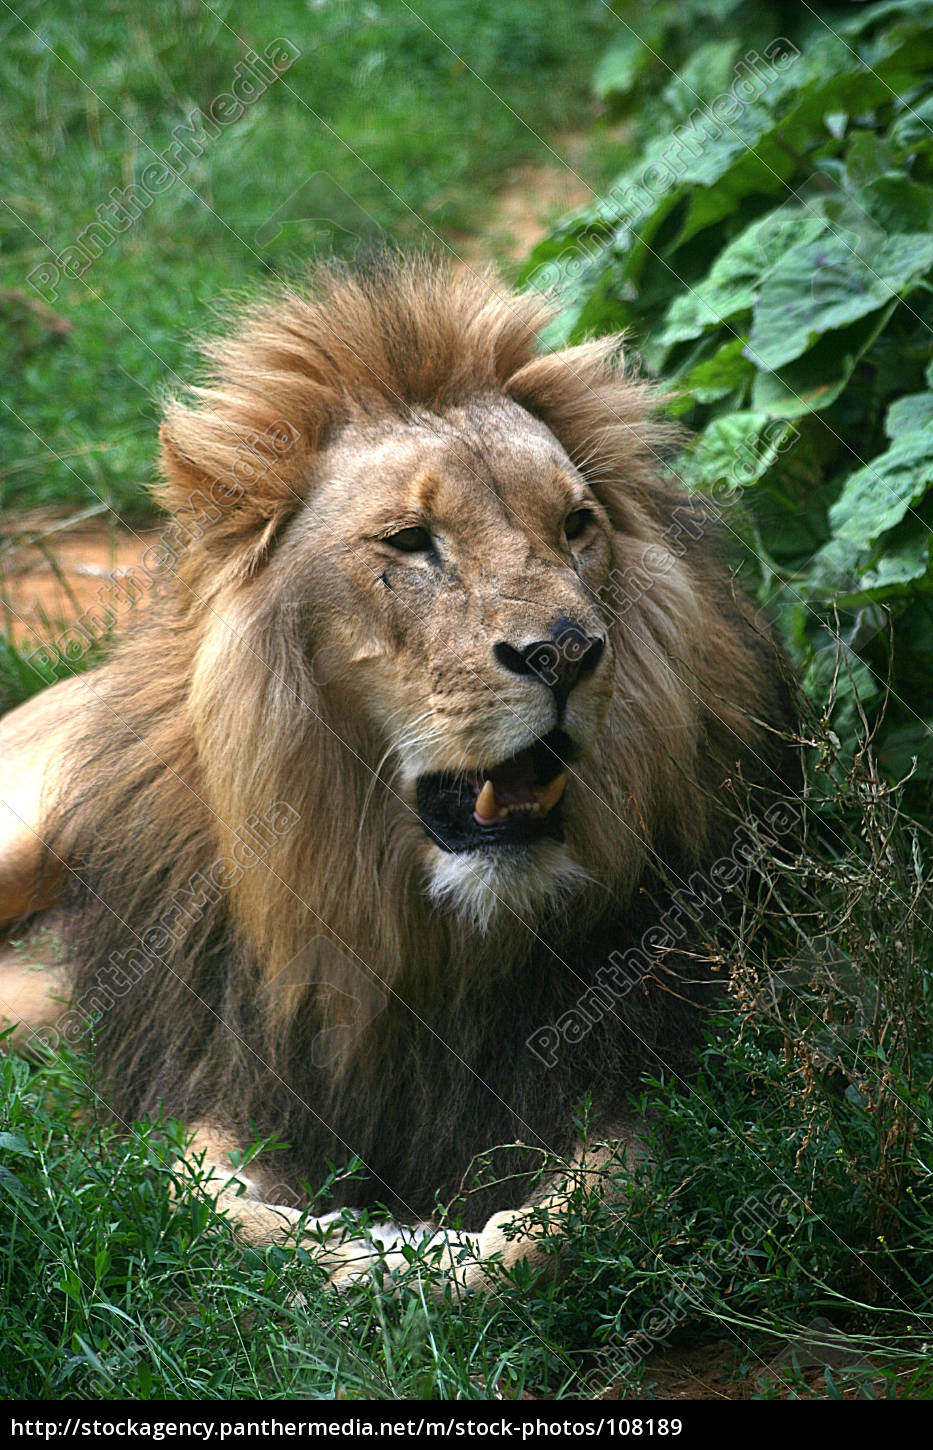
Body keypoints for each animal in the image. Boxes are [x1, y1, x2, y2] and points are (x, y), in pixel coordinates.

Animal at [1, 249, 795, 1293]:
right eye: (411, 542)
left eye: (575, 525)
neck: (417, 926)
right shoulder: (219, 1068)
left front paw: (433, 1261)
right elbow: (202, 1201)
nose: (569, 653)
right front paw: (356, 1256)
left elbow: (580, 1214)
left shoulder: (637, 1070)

• _What is being asked_: The answer must match the entries above line for line, with the pictures dropped.

• _Output of the task_:
Body keypoints for each animal in the image. Boxes are [x1, y1, x2, y2] and points are (x, y), in pixel coordinates.

Animal at [1, 249, 795, 1293]:
right eye: (411, 542)
left eye: (575, 525)
neck: (417, 926)
right shoulder: (219, 1068)
left front paw: (433, 1261)
right elbow: (202, 1201)
nose: (569, 653)
right front paw: (356, 1256)
left elbow: (580, 1214)
left shoulder: (637, 1070)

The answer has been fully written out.